UNMIXING AND MAPPING PIGMENTS: A STATISTICAL APPROACH FOR ART AND ARTIFACTS
In this study we test the ability of a multivariate factor analysis called positive matrix factorization (PMF) to statistically unmix a large XRF-based elemental dataset into unique factors from a painting made with known endmember pigments. Positive matrix factorization deconstructs a dataset and assigns it to two matrices, factor profiles (amount of each species in a factor) and factor contributions (proportion of each factor in a sample) that when multiplied replicate the input data. In this case the factor profile is anticipated to correlate to a pigment while the contribution would indicate how much of each pigment was present. Eight natural pigments were acquired and characterized by X-ray diffraction and XRF spectroscopy. They were then mixed at known weight percentages of 20:80, 40:60, 60:40, and 80:20 yielding 112 mixtures and analyzed by XRF spectroscopy. Finally, a painting was made using the eight end member pigments. Elemental analysis of the painting was conducted using two instruments: a Bruker Tracer III-SD pXRF spectrometer at a 3 mm by 3 mm resolution and the Bruker Elio at a 1 mm by 1 mm resolution. Concentrations were calculated using calibration to a set of mudrock standards for the Tracer III dataset and fundamental parameter calibration for the Elio dataset.
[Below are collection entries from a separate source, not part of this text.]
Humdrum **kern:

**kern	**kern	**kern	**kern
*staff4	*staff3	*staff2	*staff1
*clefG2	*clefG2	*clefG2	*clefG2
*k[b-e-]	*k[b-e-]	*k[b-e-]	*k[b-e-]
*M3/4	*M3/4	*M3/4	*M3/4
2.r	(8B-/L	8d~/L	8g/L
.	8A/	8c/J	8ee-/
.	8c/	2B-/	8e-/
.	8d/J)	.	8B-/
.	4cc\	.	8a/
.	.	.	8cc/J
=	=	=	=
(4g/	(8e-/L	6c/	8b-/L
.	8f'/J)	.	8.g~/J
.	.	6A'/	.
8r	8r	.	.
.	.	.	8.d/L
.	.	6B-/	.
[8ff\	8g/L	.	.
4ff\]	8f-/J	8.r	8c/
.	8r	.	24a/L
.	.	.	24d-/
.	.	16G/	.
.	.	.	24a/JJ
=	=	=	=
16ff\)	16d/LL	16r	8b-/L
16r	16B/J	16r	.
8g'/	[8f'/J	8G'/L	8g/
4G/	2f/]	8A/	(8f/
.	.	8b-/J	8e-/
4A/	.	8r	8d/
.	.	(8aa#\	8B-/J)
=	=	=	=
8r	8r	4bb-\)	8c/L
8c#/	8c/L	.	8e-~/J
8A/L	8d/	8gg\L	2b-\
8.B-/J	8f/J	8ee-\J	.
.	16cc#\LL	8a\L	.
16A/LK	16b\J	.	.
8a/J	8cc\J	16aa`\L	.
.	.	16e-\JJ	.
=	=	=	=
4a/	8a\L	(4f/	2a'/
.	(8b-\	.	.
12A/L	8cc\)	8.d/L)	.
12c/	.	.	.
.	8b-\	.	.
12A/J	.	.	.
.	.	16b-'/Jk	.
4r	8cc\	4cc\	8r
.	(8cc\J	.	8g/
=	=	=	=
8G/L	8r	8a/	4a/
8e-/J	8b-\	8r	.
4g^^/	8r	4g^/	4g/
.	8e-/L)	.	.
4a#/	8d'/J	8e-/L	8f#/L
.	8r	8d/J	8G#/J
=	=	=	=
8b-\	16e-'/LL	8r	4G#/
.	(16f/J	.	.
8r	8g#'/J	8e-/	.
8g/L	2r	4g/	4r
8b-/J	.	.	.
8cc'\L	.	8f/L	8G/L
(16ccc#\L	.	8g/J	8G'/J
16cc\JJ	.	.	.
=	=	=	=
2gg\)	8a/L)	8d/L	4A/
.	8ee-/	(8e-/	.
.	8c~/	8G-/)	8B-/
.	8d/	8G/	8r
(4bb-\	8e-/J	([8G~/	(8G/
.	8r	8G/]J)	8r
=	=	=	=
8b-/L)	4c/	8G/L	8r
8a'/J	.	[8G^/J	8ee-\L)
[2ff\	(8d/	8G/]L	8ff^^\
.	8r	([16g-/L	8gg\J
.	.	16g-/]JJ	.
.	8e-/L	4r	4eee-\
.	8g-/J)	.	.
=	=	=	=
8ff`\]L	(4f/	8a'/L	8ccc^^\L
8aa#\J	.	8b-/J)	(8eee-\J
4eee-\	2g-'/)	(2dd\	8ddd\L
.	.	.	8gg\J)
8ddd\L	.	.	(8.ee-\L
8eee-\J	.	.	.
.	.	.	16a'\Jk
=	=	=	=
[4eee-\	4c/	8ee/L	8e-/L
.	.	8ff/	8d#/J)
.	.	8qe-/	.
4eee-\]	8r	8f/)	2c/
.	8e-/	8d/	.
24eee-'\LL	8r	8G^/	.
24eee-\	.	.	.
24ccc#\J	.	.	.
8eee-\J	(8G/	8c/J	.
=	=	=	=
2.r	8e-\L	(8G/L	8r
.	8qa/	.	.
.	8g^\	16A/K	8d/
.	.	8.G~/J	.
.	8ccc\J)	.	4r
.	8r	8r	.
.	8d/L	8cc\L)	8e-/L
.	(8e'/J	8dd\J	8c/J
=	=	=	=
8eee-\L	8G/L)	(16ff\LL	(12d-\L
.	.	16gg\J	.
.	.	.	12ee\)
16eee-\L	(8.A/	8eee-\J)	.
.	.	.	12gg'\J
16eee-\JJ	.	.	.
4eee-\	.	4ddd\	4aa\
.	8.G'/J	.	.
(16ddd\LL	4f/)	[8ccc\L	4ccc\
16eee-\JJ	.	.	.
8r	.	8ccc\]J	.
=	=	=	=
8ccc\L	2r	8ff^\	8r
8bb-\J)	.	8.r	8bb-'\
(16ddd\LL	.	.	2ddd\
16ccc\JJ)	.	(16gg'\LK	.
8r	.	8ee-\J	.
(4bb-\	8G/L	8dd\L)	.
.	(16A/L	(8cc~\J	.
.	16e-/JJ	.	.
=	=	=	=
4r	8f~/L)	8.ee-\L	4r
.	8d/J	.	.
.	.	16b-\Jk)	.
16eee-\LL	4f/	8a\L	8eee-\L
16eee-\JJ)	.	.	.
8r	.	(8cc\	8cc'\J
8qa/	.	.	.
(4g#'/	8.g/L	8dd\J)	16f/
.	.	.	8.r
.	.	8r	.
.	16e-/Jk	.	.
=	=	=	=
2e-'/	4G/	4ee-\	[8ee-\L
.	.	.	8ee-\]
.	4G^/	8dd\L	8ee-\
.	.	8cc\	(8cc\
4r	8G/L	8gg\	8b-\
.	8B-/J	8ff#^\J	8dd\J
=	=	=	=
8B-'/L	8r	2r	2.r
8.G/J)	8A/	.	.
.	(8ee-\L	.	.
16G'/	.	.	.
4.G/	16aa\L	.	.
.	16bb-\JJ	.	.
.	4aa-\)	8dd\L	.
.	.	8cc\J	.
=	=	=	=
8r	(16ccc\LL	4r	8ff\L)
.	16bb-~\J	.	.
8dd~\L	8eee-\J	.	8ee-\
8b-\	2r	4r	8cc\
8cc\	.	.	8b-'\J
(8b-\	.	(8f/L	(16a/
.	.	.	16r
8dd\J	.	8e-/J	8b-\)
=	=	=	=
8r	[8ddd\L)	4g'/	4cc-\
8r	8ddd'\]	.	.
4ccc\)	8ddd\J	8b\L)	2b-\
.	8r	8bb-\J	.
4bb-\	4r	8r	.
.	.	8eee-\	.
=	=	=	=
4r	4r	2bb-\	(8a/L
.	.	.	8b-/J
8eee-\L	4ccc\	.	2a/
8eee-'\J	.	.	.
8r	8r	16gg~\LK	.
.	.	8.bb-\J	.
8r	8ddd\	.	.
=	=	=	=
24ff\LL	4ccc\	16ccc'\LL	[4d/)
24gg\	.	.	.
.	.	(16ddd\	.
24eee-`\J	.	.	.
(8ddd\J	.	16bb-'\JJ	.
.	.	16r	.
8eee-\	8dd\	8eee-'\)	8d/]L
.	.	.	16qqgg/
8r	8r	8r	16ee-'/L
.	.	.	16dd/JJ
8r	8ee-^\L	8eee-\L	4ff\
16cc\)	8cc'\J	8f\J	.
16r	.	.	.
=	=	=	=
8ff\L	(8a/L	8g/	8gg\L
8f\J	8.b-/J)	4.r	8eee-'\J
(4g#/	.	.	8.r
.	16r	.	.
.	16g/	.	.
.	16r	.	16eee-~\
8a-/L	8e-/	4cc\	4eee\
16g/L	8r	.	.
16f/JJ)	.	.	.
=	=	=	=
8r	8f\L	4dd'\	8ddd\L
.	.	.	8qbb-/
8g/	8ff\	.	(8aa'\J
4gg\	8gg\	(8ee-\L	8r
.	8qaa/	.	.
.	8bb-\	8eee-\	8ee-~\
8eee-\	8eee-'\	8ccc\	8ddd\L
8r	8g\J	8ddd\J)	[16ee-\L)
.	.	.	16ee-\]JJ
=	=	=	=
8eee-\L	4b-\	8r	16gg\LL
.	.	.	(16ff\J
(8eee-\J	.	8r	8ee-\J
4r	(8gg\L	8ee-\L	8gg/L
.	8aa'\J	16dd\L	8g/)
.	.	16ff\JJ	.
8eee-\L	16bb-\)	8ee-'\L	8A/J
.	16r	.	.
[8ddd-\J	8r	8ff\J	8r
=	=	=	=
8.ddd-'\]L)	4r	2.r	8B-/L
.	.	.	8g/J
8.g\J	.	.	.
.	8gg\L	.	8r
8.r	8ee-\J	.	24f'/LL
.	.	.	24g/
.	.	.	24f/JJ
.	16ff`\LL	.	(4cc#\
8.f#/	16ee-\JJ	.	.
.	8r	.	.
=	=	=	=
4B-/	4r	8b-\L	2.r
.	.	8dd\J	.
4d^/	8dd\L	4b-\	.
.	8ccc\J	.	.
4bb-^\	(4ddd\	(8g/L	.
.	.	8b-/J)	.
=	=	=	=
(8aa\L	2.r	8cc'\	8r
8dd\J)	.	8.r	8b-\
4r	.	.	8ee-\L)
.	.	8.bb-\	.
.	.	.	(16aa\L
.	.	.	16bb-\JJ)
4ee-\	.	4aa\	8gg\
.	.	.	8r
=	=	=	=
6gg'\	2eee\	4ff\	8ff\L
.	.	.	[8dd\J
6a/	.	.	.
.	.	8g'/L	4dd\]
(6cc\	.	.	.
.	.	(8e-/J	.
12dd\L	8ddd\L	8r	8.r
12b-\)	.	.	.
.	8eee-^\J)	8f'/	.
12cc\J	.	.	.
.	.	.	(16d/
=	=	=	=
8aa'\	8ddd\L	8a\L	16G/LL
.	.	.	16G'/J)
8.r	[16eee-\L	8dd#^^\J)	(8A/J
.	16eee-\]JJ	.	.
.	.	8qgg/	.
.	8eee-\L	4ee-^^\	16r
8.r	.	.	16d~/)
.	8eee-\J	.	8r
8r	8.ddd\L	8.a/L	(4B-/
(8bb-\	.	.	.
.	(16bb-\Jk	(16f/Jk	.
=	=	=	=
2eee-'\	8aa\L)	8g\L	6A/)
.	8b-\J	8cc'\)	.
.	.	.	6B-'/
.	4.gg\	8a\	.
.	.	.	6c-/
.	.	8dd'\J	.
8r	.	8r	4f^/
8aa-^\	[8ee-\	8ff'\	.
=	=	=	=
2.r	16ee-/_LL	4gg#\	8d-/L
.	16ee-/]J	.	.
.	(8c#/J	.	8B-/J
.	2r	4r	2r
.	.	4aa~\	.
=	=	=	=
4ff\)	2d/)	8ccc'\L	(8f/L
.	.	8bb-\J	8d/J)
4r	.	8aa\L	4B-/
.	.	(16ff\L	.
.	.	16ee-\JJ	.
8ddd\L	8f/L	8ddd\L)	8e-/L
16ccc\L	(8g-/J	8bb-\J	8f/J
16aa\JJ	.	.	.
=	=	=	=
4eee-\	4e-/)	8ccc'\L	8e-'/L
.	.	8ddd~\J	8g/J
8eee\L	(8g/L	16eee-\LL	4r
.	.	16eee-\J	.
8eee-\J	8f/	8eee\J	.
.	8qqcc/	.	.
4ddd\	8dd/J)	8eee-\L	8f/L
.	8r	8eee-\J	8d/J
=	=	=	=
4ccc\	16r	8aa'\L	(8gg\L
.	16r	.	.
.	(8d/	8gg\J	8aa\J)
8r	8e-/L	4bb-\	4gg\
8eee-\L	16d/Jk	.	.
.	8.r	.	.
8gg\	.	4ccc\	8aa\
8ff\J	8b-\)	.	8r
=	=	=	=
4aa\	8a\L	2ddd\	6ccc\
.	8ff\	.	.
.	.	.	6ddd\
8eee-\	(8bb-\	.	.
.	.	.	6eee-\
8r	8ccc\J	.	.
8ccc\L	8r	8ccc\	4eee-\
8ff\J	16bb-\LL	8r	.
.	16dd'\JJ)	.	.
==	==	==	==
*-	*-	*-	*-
Elemental concentrations and PMF factor contributions for each data point were mapped to allow for spatial comparison to the original painting.
Preliminary results indicate that; 1) elemental ratios of known two-pigment mixtures lie on mixing lines between their endmember pigments, 2) elemental maps correlate to the original picture, and 3) some factor profiles match well to know end member pigments while others appear to correlated to minerals common to more than one pigment.